Ann Demeulemeester Menswear
August 2, 2015Practically speaking, there is no such a thing as Ann Demeulemeester Menswear.
The Belgian designer is renowned for her mixed androgynous collections worn by strong bohemian women and poetic brooding men, providing for all gender overlaps in between.
Ann Demeulemeester started her own label in 1986 and introduced her men’s line in 1996, which smoothly blended in with her existing designs, providing subtle but notable differences in style, cut, materials and accessories that highlight the wearability across genders.
Ann Demeulemeester Menswear for Poets and Bad Boys
The core of the collections is the slim silhouette of a slightly starved grouchy poet, which would easily fit in the dreamscape of Helmut Lang or Hedi Slimane, as worn by the young Nick Cave.
Music remains constantly relevant and the source of inspiration for Demeulemeester – the same as with her womenswear – and this is reflected through carefully chosen soundscape for her shows as well as casting young upcoming musicians as models.

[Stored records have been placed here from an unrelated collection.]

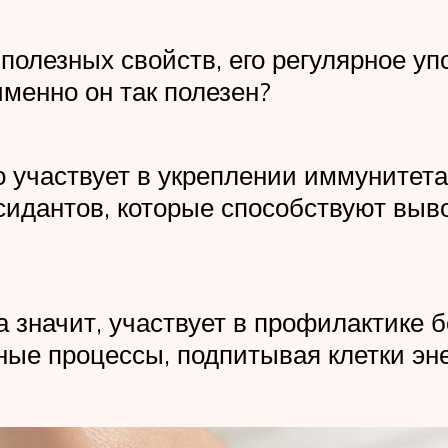
полезных свойств, его регулярное у
менно он так полезен?
о участвует в укреплении иммунитета
идантов, которые способствуют выво
 значит, участвует в профилактике б
ые процессы, подпитывая клетки эн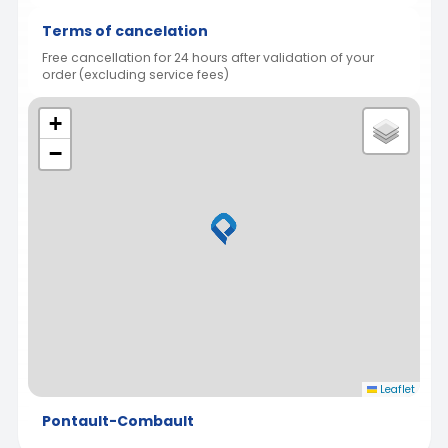
Terms of cancelation
Free cancellation for 24 hours after validation of your
order (excluding service fees)
+
−
Leaflet
Pontault-Combault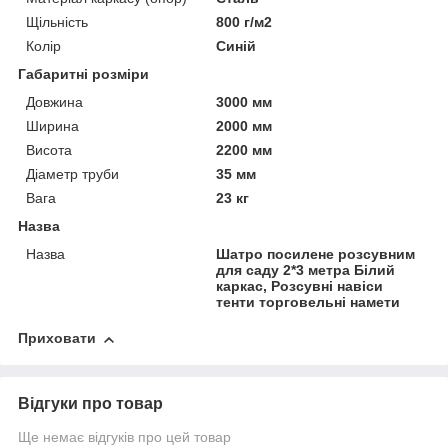
Щільність
800 г/м2
Колір
Синій
Габаритні розміри
Довжина
3000 мм
Ширина
2000 мм
Висота
2200 мм
Діаметр труби
35 мм
Вага
23 кг
Назва
Назва
Шатро посилене розсувним
для саду 2*3 метра Білий
каркас, Розсувні навіси
тенти торговельні намети
Приховати
Відгуки про товар
Ще немає відгуків про цей товар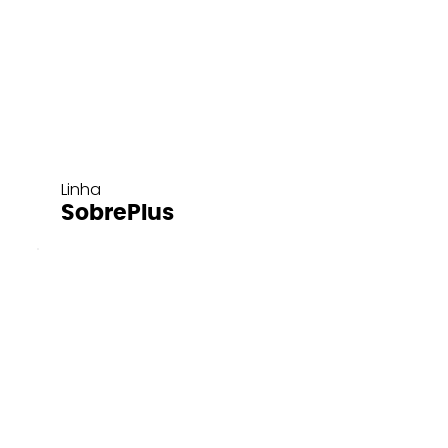
Linha
SobrePlus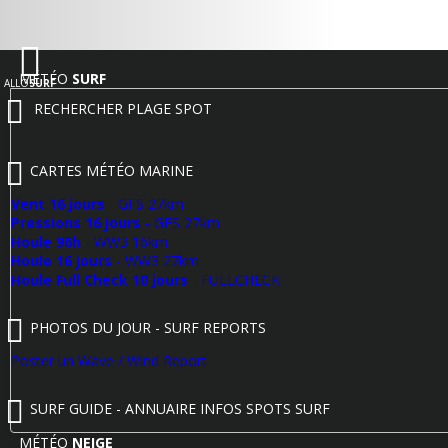
MÉTÉO
SURF
ALLO
SURF
RECHERCHER PLAGE SPOT
CARTES MÉTÉO MARINE
Vent 16 jours
- GFS 27km
Pressions 16 jours
- GFS 27km
Houle 96h
- WW3 16km
Houle 16 jours
- WW3 27km
Houle Full Check 10 jours
- FULLCHECK
PHOTOS DU JOUR - SURF REPORTS
Poster un Wave / Wind Report
SURF GUIDE - ANNUAIRE INFOS SPOTS SURF
MÉTÉO
NEIGE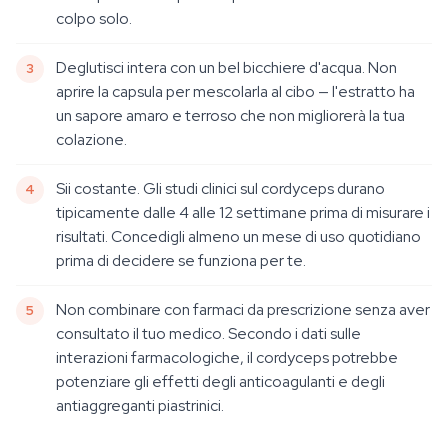
colpo solo.
Deglutisci intera con un bel bicchiere d'acqua. Non
aprire la capsula per mescolarla al cibo — l'estratto ha
un sapore amaro e terroso che non migliorerà la tua
colazione.
Sii costante. Gli studi clinici sul cordyceps durano
tipicamente dalle 4 alle 12 settimane prima di misurare i
risultati. Concedigli almeno un mese di uso quotidiano
prima di decidere se funziona per te.
Non combinare con farmaci da prescrizione senza aver
consultato il tuo medico. Secondo i dati sulle
interazioni farmacologiche, il cordyceps potrebbe
potenziare gli effetti degli anticoagulanti e degli
antiaggreganti piastrinici.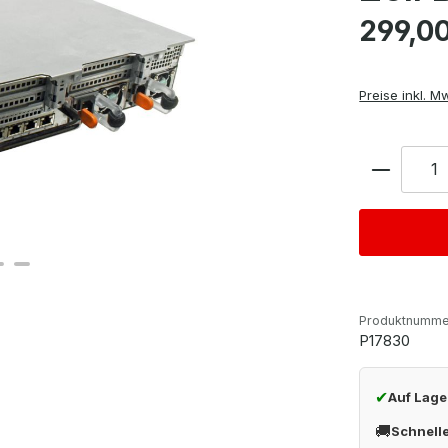
Regulärer Pre
299,0
Preise inkl. M
Anzahl
Produktnumme
P17830
✔
Auf Lage
🚚
Schnell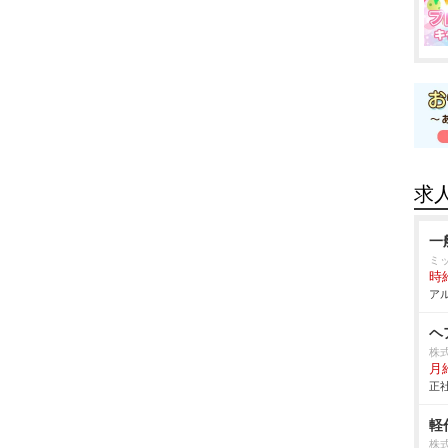
求
一
ミ
時給
アル
ヘ
株式
月給
正社
軽
株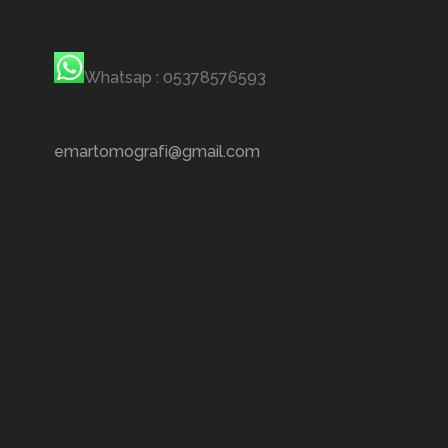
Whatsap : 05378576593
emartomografi@gmail.com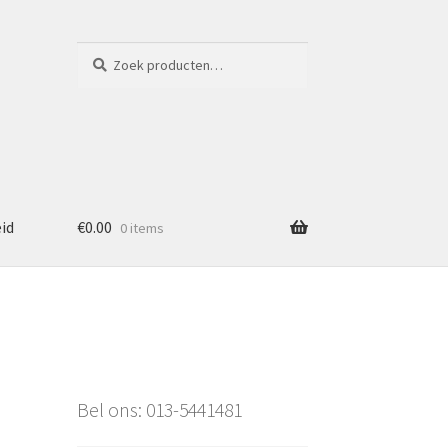
Zoeken
Zoeken
naar:
eid
€
0.00
0 items
Bel ons: 013-5441481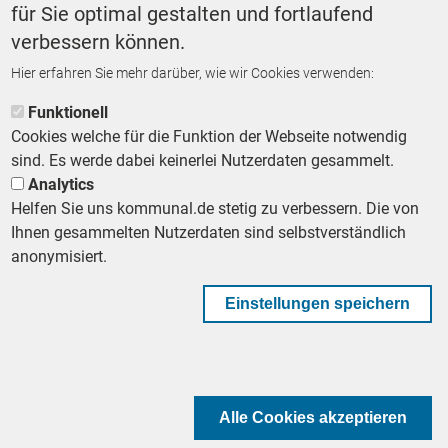
Wer hat Vorrang?
für Sie optimal gestalten und fortlaufend
VON
GUDRUN MALLWITZ
verbessern können.
Hier erfahren Sie mehr darüber, wie wir Cookies verwenden:
MEHR ARTIKEL LADEN
Funktionell
Cookies welche für die Funktion der Webseite notwendig
sind. Es werde dabei keinerlei Nutzerdaten gesammelt.
Analytics
Helfen Sie uns kommunal.de stetig zu verbessern. Die von
Footer First Navigation
MESSE KOMMUNAL
LESERSERVICE
AGB
DATENSCHUTZ
Ihnen gesammelten Nutzerdaten sind selbstverständlich
VERTRÄGE KÜNDIGEN
anonymisiert.
IMPRESSUM
MEDIADATEN
DATENSCHUTZEINSTELLUNGEN
KOMMUNALBESCHAFFUNG
Einstellungen speichern
Footer Second Navigation
WIR AUF WHATSAPP
Alle Cookies akzeptieren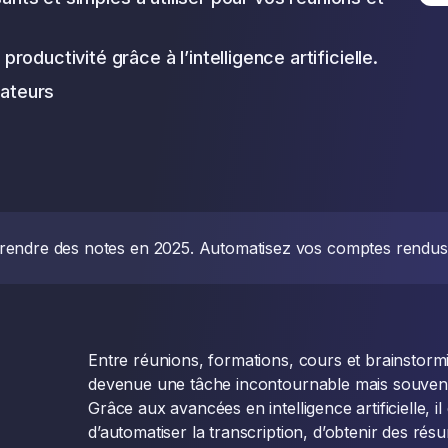
ductivité grâce à l’intelligence artificielle.
rateurs
prendre des notes en 2025. Automatisez vos comptes rendus, g
Entre réunions, formations, cours et brainstormi
devenue une tâche incontournable mais souven
Grâce aux avancées en intelligence artificielle, i
d’automatiser la transcription, d’obtenir des résu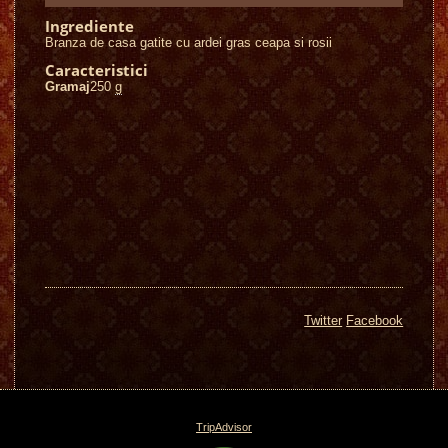
Ingrediente
Branza de casa gatite cu ardei gras ceapa si rosii
Caracteristici
Gramaj
250
g
Twitter
Facebook
TripAdvisor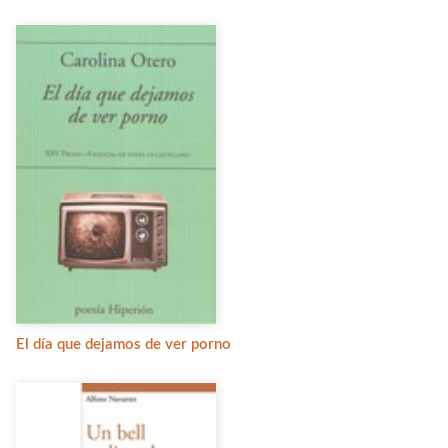
El día que dejamos de ver porno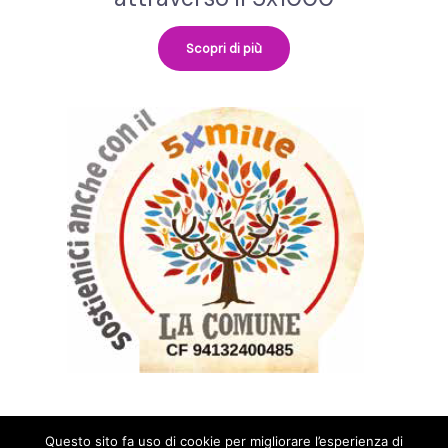
Scopri di più
Questo sito fa uso di cookie per migliorare l’esperienza di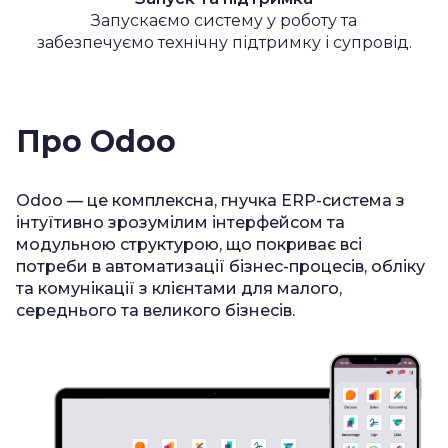
Запускаємо систему у роботу та
забезпечуємо технічну підтримку і супровід.
Про Odoo
Odoo — це комплексна, гнучка ERP-система з
інтуїтивно зрозумілим інтерфейсом та
модульною структурою, що покриває всі
потреби в автоматизації бізнес-процесів, обліку
та комунікації з клієнтами для малого,
середнього та великого бізнесів.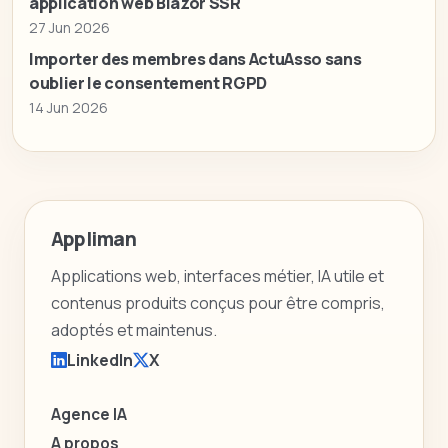
application web Blazor SSR
27 Jun 2026
Importer des membres dans ActuAsso sans
oublier le consentement RGPD
14 Jun 2026
Appliman
Applications web, interfaces métier, IA utile et
contenus produits conçus pour être compris,
adoptés et maintenus.
LinkedIn
X
Agence IA
A propos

These are clothes that will inevitably come to a bad end, on the gallows, in debtors’ jail or pierced in a duel; it is practically impossible to have an ordinary day while wearing a perfectly rumpled shirt, topped with an oversized coat and a bad weather hat, especially with a black ribbon of death dangling precariously from the lapel.
Sleeves fall over slender wrists exposing inky fingers crusted with heavy silverware. If the Devil wears Prada, Dracula wears Ann Demeulemeester Menswear.
As Rimbaud writes: “A poet makes himself a visionary through a long, boundless, and systematised disorganisation of all the senses. All forms of love, of suffering, of madness; he searches himself, he exhausts within himself all poisons, and preserves their quintessences. Unspeakable torment, where he will need the greatest faith, a superhuman strength, where he becomes all men… Because he has cultivated his soul, already rich, more than anyone, he attains the unknown.”
Waistcoats
If there is one garment that Ann Demeulemeester Menswear has transitioned from granddad to dandy, it’s the waistcoat. She cuts several variations every season, from leather to gossamer, louche to lascivious, never missing a beat.
Worn alone, it’s elegantly punkish and gauche; over a white shirt it becomes the armour of apparitions and romantics. Finally, something that replaces confidently that wardrobe staple, the white t-shirt.
The label accessories are beautiful things to behold: silver talismanic rings, voodoo amulets, spun from heavy gauge metal, leather, feathers, stone – they have that bespoke yet playfully thrown together feeling: something found and remade, worn for its meaning rather than looks.
The future of Ann Demeulemeester Menswear
While it seems that the women’s collection has plenty of power left in it now Ms Demeulemeester has withdrawn from her label, it’s harder to say the same for Ann Demeulemeester Menswear.
Ann Demeulemeester Menswear Spring-Summer 2014 introduces patterns and colours unheard of in the shady groves of the poets, unless the poet in question is Dr Seuss. Cute Ms Marple hats notwithstanding, it is hard to take the bold deckchair stripes seriously.
Black flocked velvet flowers drip indecently down the inner trouser leg or crust the shoulders, while poor up-to-no-good boys try really hard to keep a stiff pout. It’s pompous and overworked, not a welcome departure from the label of such a clear and disciplined vision.
Could this be a take on Rimbaud’s call for systematised disorganisation of all the senses? Or a death toll for a much-loved muse of lyrical darkness? Time will tell.